People would think in 2020, or even now in 2021, that dating would be easier. It is most definitely not easy. You would think there are would be a plethora of options for me as an educated woman. I envisioned myself as a prime candidate for dating. I was and still am confident about who I am. I was able to have a son, be a mother and still have a career. I am an educator, there is longevity in my field. I am able to support myself, I have grown and am growing as a person. You would think that I would be a ideal woman to engage in a courtship. This has not always been the case and it is very discouraging. I am human. Thoughts wonder, the negativity monster rages as I mentioned earlier. Keeping in mind that I someone who people want in their corner is important to me, it helps me to maintain focus. I know a few woman like myself. Great women.Yet, they are still single and waiting for someone to match their energy. Men were not taking time to get to know me. Seeing me as more than just another sexual partner was not in their sights. I've come to the realization with plenty of trial and error that all men are visual and sexual being. That is ok, men and women are alike in some senses and visual and sexual appeal are one of them.
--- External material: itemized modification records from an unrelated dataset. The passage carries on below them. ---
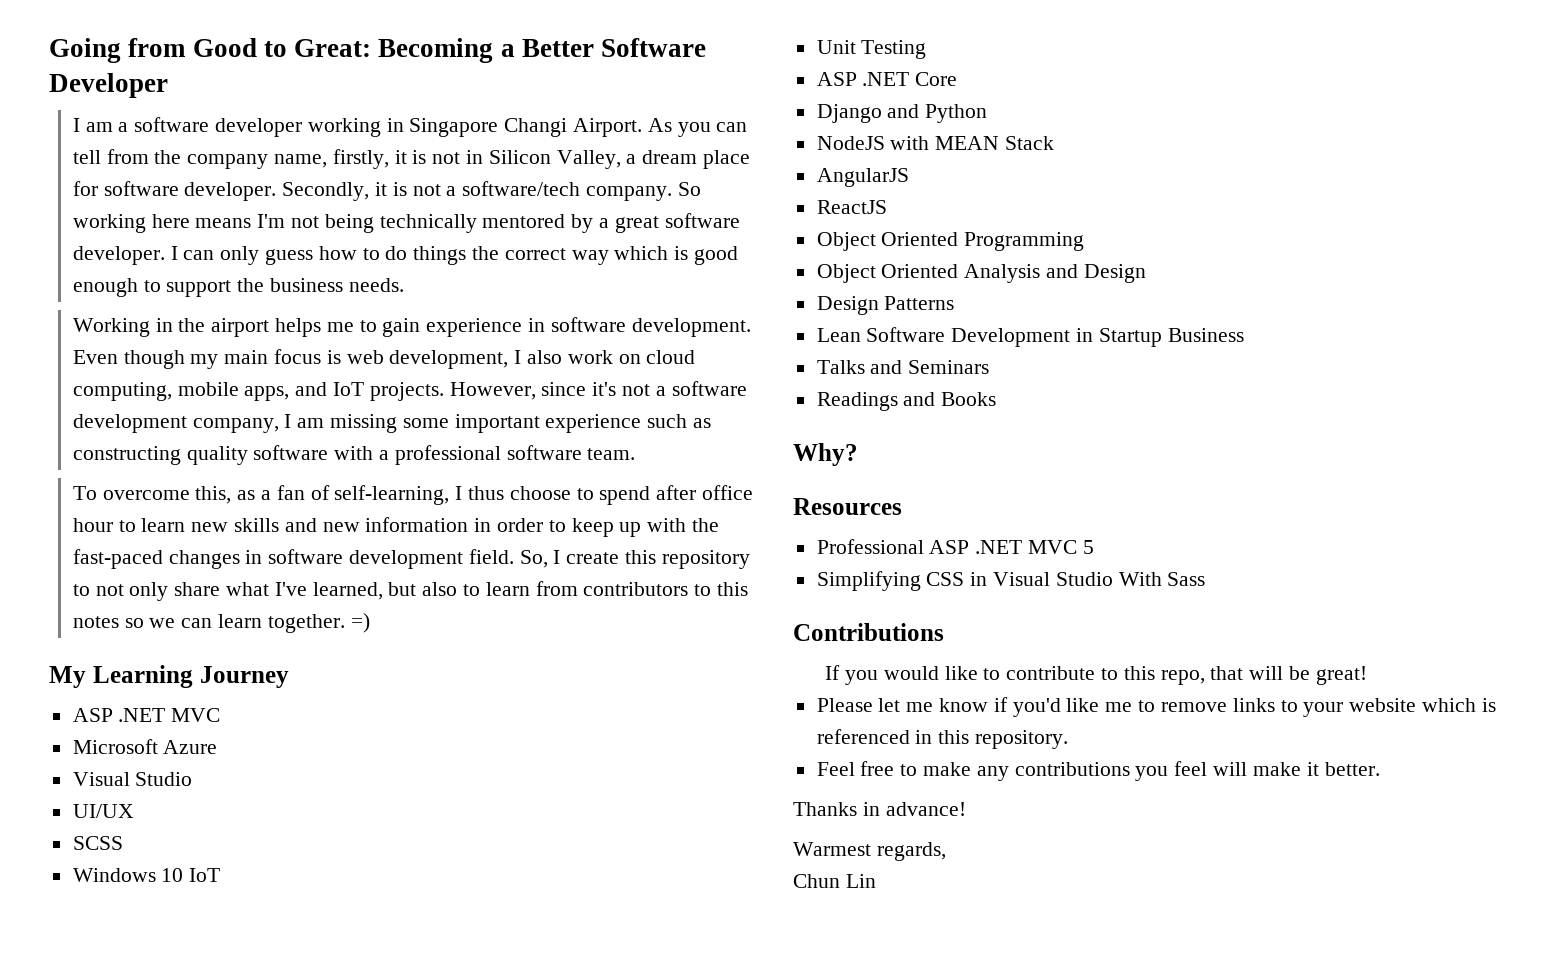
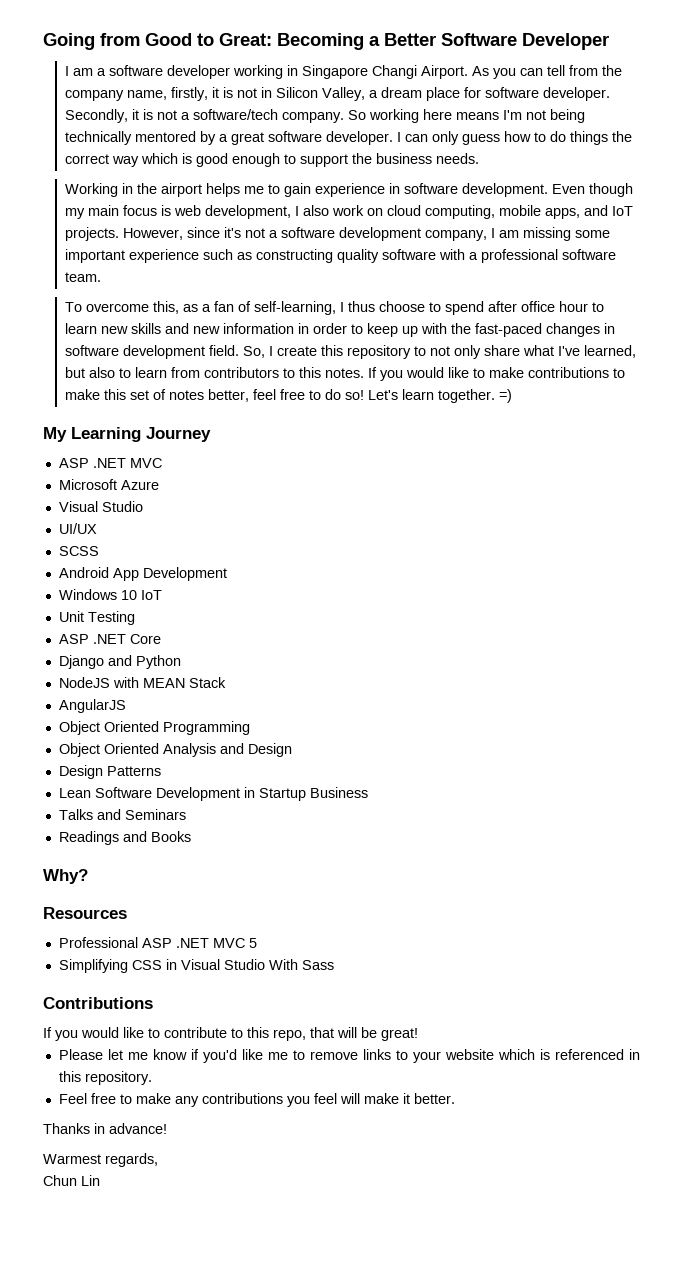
[72,616,213,628] notes so we can -> [325,367,626,381] [65,389,399,402] notes. If you would like to make contributions to make this set of notes better, feel free to do so! Let's
(123, 843) none -> [58,567,227,581] // Android App Development
[816,200,887,214] // ReactJS -> (126, 706) none

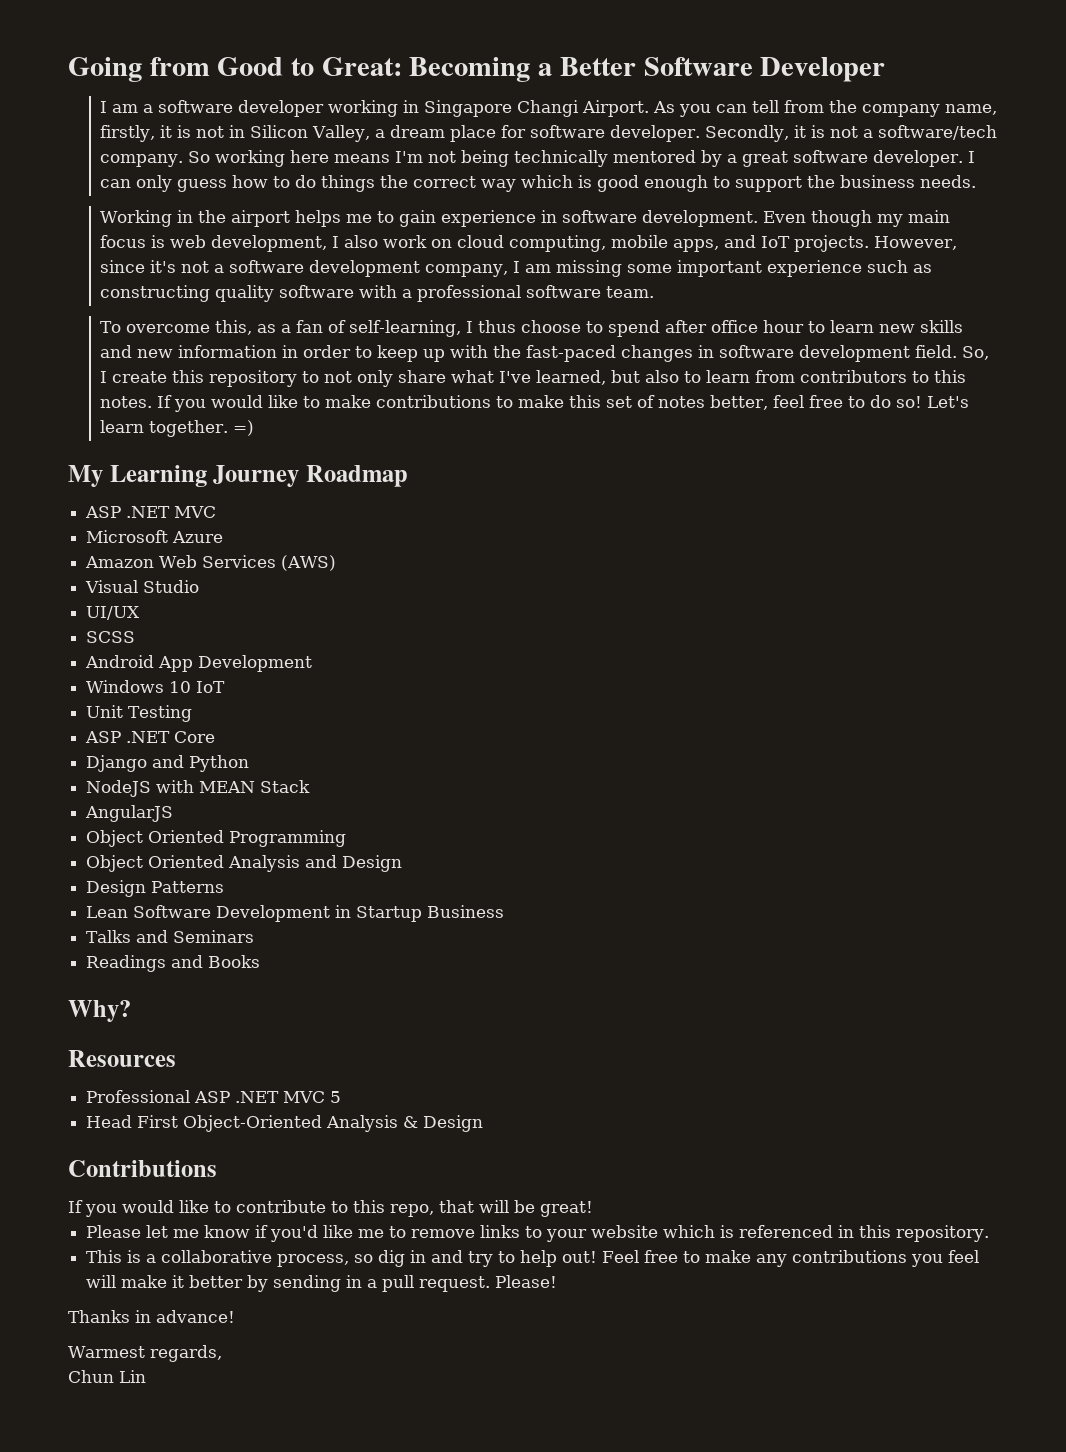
(211, 434) none -> [305,465,408,487] Roadmap
(159, 485) none -> [85,555,337,571] // Amazon Web Services (AWS)
[58,959,334,973] Simplifying CSS in Visual Studio With Sass -> [86,1115,484,1132] Head First Object-Oriented Analysis & Design
(152, 1078) none -> [86,1250,598,1267] This is a collaborative process, so dig in and try to help out!
[413,1093,455,1104] better. -> [189,1275,558,1292] better by sending in a pull request. Please!

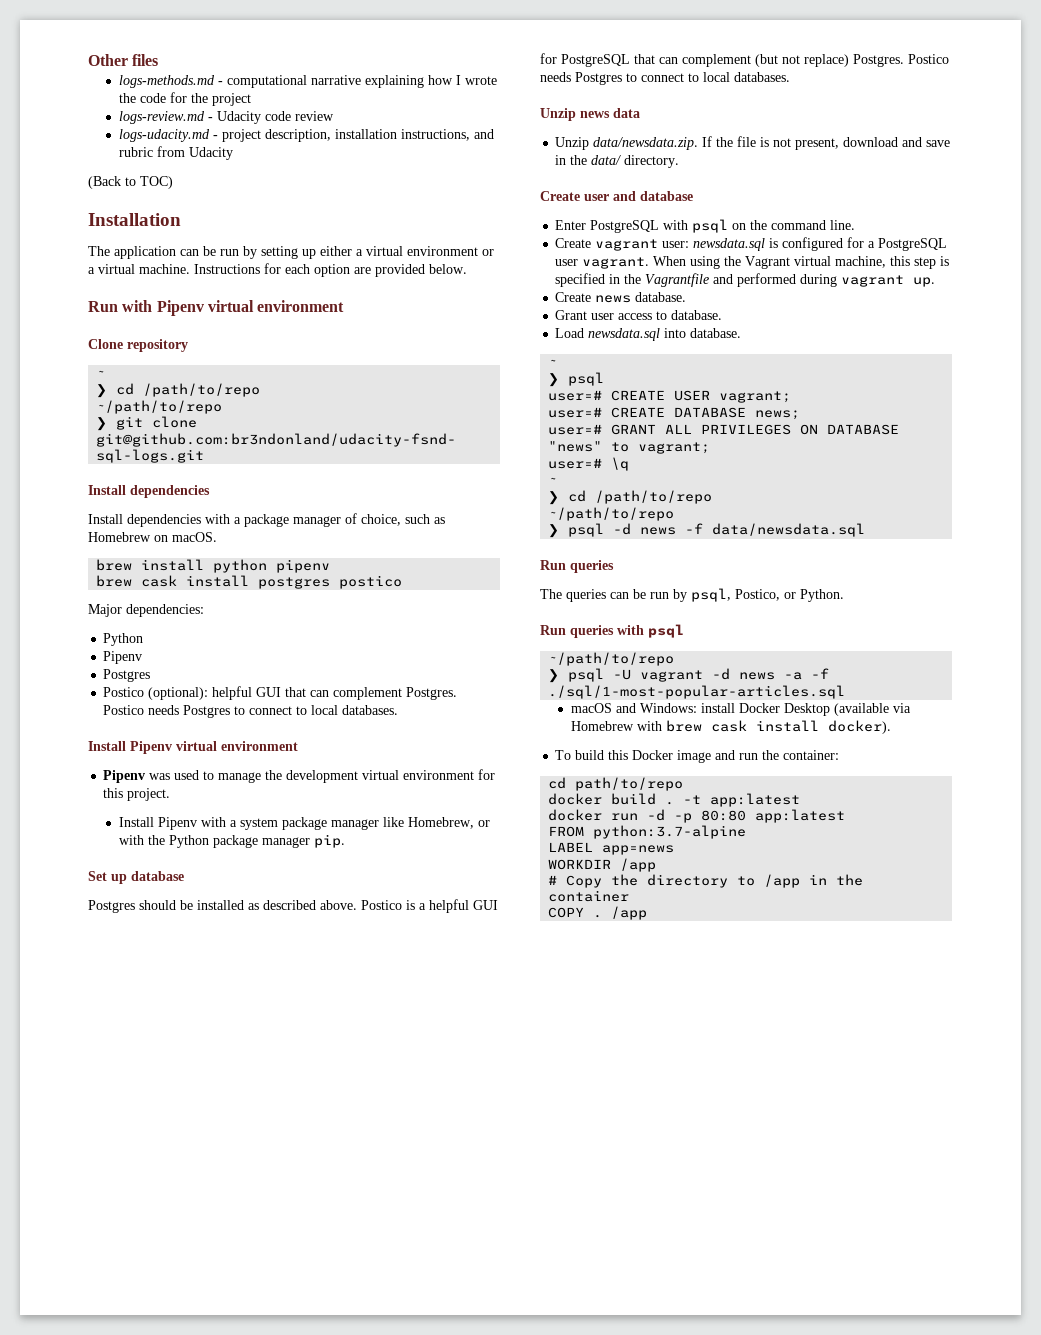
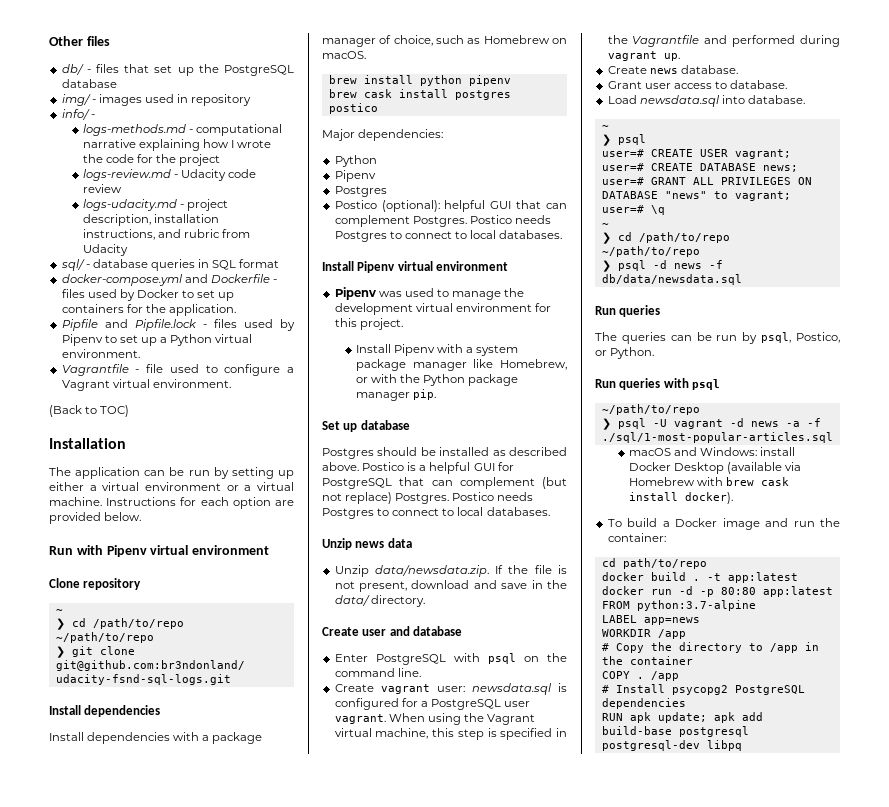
(159, 60) none -> [61,64,294,76] [61,79,117,88] [61,94,252,106] [61,109,95,120] // db/ - files that set up the PostgreSQL database // img/ - images used in repository // info/ -
(233, 153) none -> [60,259,280,271] [61,274,277,286] [61,289,235,301] [61,304,236,316] [61,319,295,331] [61,334,253,346] [61,349,140,358] [61,364,294,376] [61,379,231,391] // sql/ - database queries in SQL format // docker-compose.yml and Dockerfile - files used by Docker to set up containers for the application. // Pipfile and Pipfile.lock - files used by Pipenv to set up a Python virtual environment. // Vagrantfile - file used to configure a Vagrant virtual environment.
[712,523,866,537] data/newsdata.sql -> [601,274,742,285] db/data/newsdata.sql
[608,750,629,760] this -> [662,521,670,527] a
(648, 913) none -> [601,684,805,695] [601,698,686,709] [601,712,763,723] [601,726,749,737] [601,740,742,751] // # Install psycopg2 PostgreSQL dependencies // RUN apk update; apk add build-base postgresql postgresql-dev libpq

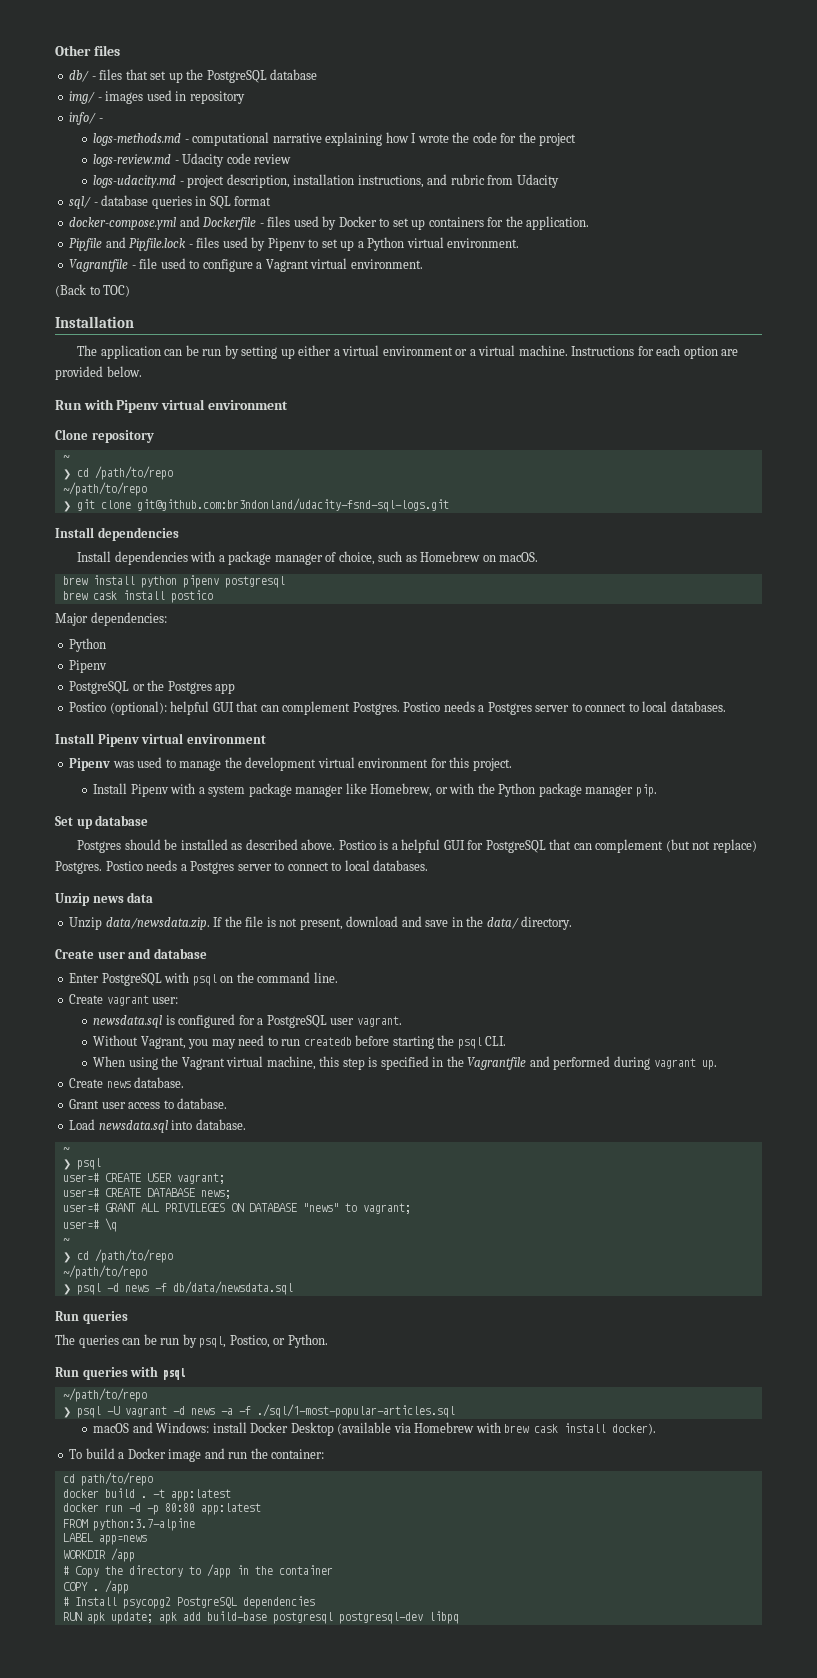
[328,89,511,100] // brew cask install postgres -> [224,576,285,588] [62,590,165,600] postgresql // brew cask install
[334,186,387,197] Postgres -> [69,680,236,694] PostgreSQL or the Postgres app
[334,231,387,242] Postgres -> [478,702,570,715] a Postgres server
[322,508,374,519] Postgres -> [180,861,272,874] a Postgres server
(465, 689) none -> (179, 1000) //
(386, 719) none -> [93,1035,507,1049] // Without Vagrant, you may need to run createdb before starting the psql CLI. //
What I had to understand and realized was that sometimes it's not about me. I did not say or do anything wrong, they were just showing me who they were and I did not need that in my life. The disconnect was more about the other person and what they wanted in that moment. Keeping these idea in mind, reminds me that I just need to keep my boundaries. Understanding that keeping my expectations of myself are also important. I should never deviate from them to gain a man's attention. Everyone wants to have their way but not put out anything for it and it doesn't work that way.